Late in the day, Gail Zasowski (JHU) showed up. I explained in detail The Cannon—Ness, Rix, and my label-transfer code for stellar parameter estimation. She had many questions about our training set, both because it is too large (it contains some obviously wrong entries) and too small (it doesn't nearly cover all kinds of stars at all metallicities).
2014-09-24
deep learning and exoplanet transits
At group meeting, Foreman-Mackey and Wang showed recent results on calibration of K2 and Kepler data, respectively, and Malz showed some SDSS spectra of the night sky. After group meeting, Elizabeth Lamm (NYU) came to ask about possible Data Science capstone projects. We pitched a project on finding exoplanets with Gaia data and another on finding exoplanet transits with deep learning! The latter project was based on Foreman-Mackey's realization that everything that makes convolutional networks great for finding kittens in video also makes them great for finding transits in variable-star light-curves. Bring it on!
2014-09-23
half full or half empty?
Interestingly (to me, anyway), as I have been raving in this space about how awesome it is that Ness and I can transfer stellar parameter labels from a small set of "standard stars" to a huge set of APOGEE stars using a data driven model, Rix (who is one of the authors of the method) has been seeing our results as requiring some spin or adjustment in order to be impressive to the stellar parameter community. I see his point: What impresses me is that we get good structure in the label (stellar parameter) space and we do very well where the data overlap the training sample. What concerns Rix is that many of our labels are clearly wrong or distorted, especially where we don't have good coverage in the training sample. We discussed ways to modify our method or our display of the output to make both points in a responsible way.
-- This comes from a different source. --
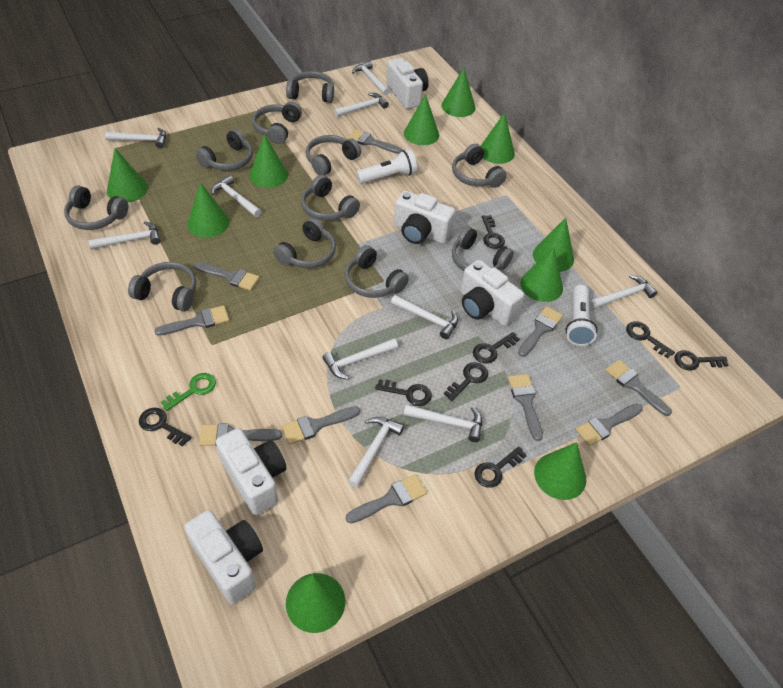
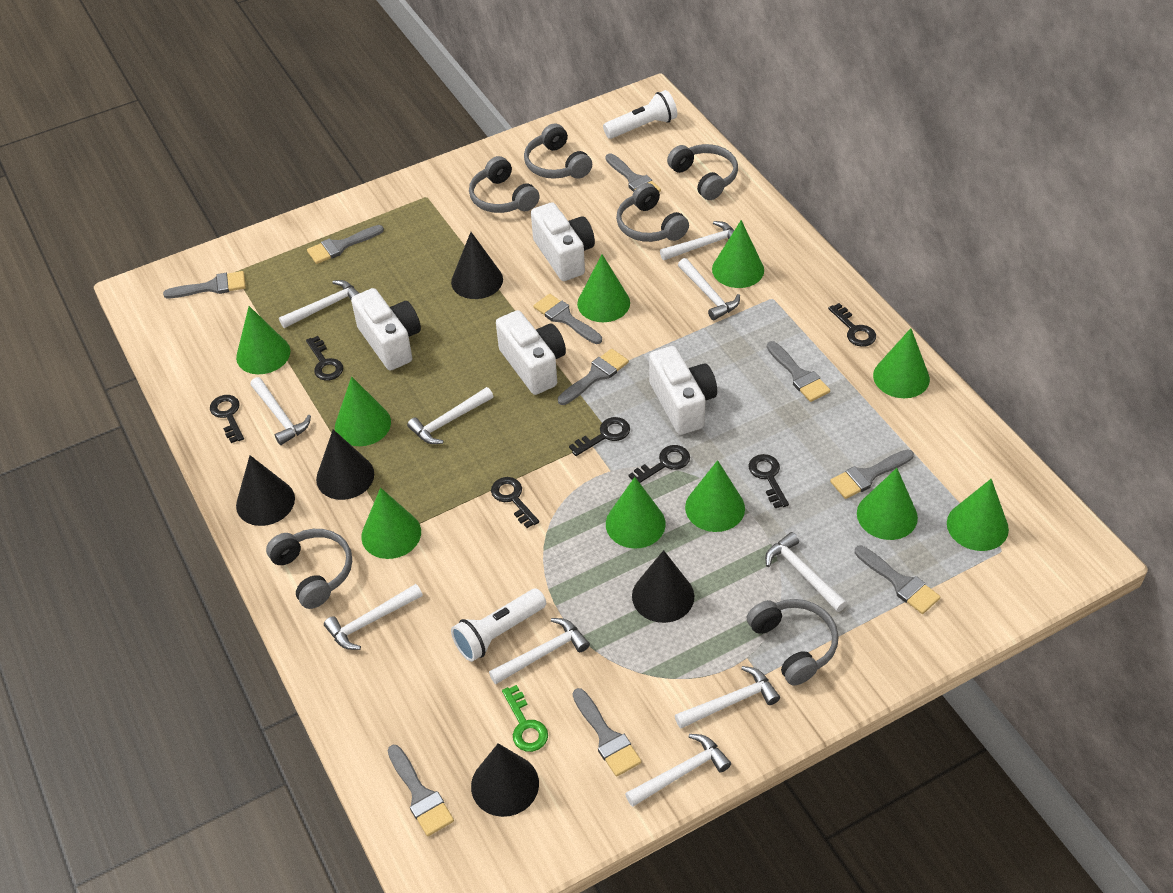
black cone: none = 0 -> [236,455,295,526] [316,429,374,500] [451,232,503,299] [471,743,539,817] [632,550,694,623] = 5
black key: [139,408,192,446] [375,379,432,406] [444,362,488,401] [473,332,520,364] [474,447,527,488] [482,215,505,249] [626,321,675,358] [674,350,728,371] = 8 -> [210,395,244,443] [306,336,343,381] [491,477,539,528] [569,417,630,456] [628,445,690,483] [749,454,789,508] [828,303,876,347] = 7
grey headphones: [64,186,128,230] [128,262,196,312] [196,129,253,171] [252,102,302,144] [273,218,336,268] [286,71,334,103] [301,175,360,221] [306,135,361,175] [345,245,409,298] [452,144,507,188] [452,226,514,271] = 11 -> [266,529,352,609] [469,156,540,213] [524,124,592,179] [616,183,689,242] [667,144,738,200] [746,599,838,685] = 6
white camera: [184,510,263,604] [216,428,286,515] [386,58,429,109] [394,191,456,244] [461,260,524,326] = 5 -> [351,288,421,371] [496,310,566,395] [531,202,595,281] [649,346,717,435] = 4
Late in the day, Foreman-Mackey and I discussed NYU's high-performance computing hardware and environment with Stratos Efstathiadis (NYU), who said he would look into increasing our disk-usage limits. Operating on the entire Kepler data set inside the compute center turns out to be hard, not because the data set is large, but rather because it is composed of so many tiny files. This is a problem, apparently, for distributed storage systems. We discussed also the future of high-performance computing in the era of Data Science.
2014-09-22
making black holes from gravitons!
I am paying for a week of hacking in Seattle with some days of not research back here in New York City. The one research highlight of the day was Gia Dvali (NYU) telling us at lunch about his work on black holes as information processing machines. Along the way, he described the thought experiment of constructing a black hole by concentrating enormous numbers of gravitons in a small volume. Apparently this thought experiment, as simple as it sounds, justifies the famous black-hole entropy result. I was surprised! Now I am wondering what it would take, physically, to make this experiment happen. Like could you do this with a real phased array of gravitational radiation sources?